**Problem statement:**
Return all lines below containing the word "Kodi".

**Information:**
※ ※ ※

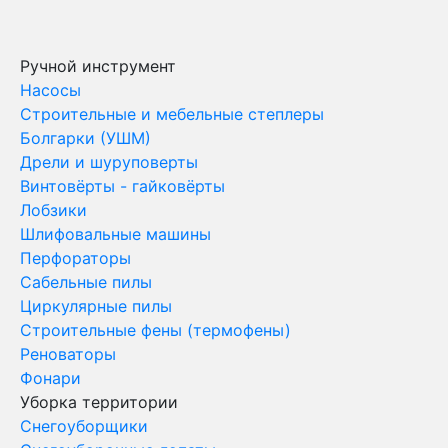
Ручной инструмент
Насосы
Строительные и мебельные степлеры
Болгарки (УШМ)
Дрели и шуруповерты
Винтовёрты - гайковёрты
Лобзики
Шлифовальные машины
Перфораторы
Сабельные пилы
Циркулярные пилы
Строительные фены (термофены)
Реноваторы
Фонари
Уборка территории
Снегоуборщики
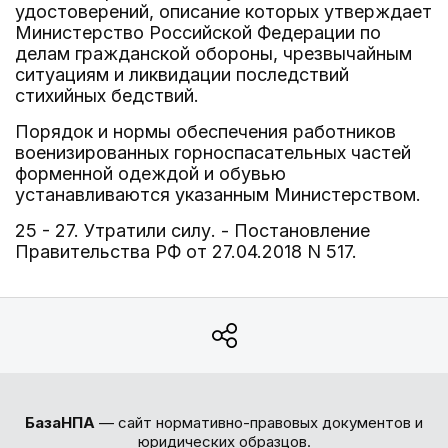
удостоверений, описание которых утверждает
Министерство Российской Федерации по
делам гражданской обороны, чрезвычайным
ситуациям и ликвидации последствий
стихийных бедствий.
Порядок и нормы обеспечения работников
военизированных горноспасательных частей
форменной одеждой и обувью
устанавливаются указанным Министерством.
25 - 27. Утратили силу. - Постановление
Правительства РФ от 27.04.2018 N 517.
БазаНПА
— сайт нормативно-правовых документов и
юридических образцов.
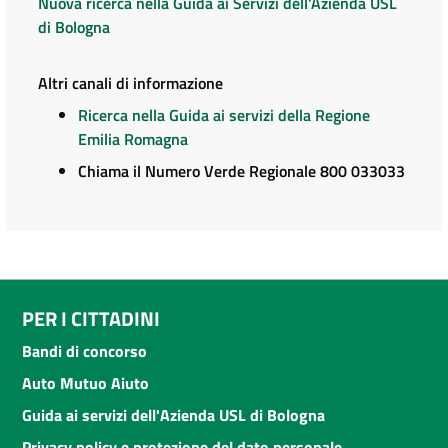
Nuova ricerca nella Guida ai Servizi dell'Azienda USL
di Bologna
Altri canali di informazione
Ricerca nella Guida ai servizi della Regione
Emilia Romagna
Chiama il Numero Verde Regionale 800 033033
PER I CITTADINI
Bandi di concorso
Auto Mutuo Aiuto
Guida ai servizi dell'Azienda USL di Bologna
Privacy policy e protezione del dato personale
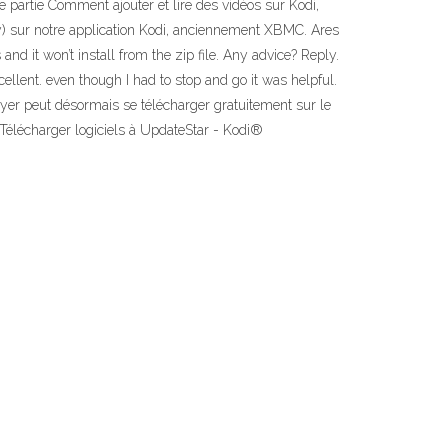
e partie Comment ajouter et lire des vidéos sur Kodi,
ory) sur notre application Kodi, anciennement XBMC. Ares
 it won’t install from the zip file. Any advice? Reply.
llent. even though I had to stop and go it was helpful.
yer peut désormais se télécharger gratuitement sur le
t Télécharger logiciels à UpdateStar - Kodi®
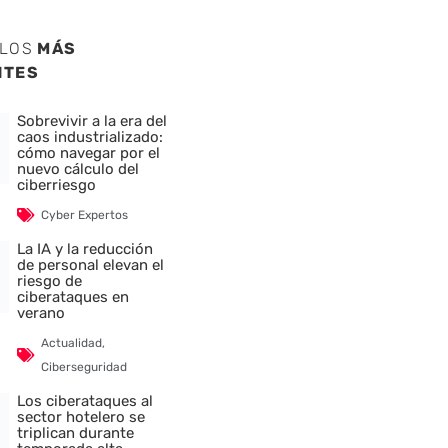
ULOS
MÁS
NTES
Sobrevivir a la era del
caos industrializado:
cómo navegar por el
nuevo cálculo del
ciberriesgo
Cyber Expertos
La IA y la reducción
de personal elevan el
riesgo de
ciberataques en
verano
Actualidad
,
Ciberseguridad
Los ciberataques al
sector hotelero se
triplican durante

※ ※ ※

**Solution to this task:**
e partie Comment ajouter et lire des vidéos sur Kodi,
ory) sur notre application Kodi, anciennement XBMC. Ares
t Télécharger logiciels à UpdateStar - Kodi®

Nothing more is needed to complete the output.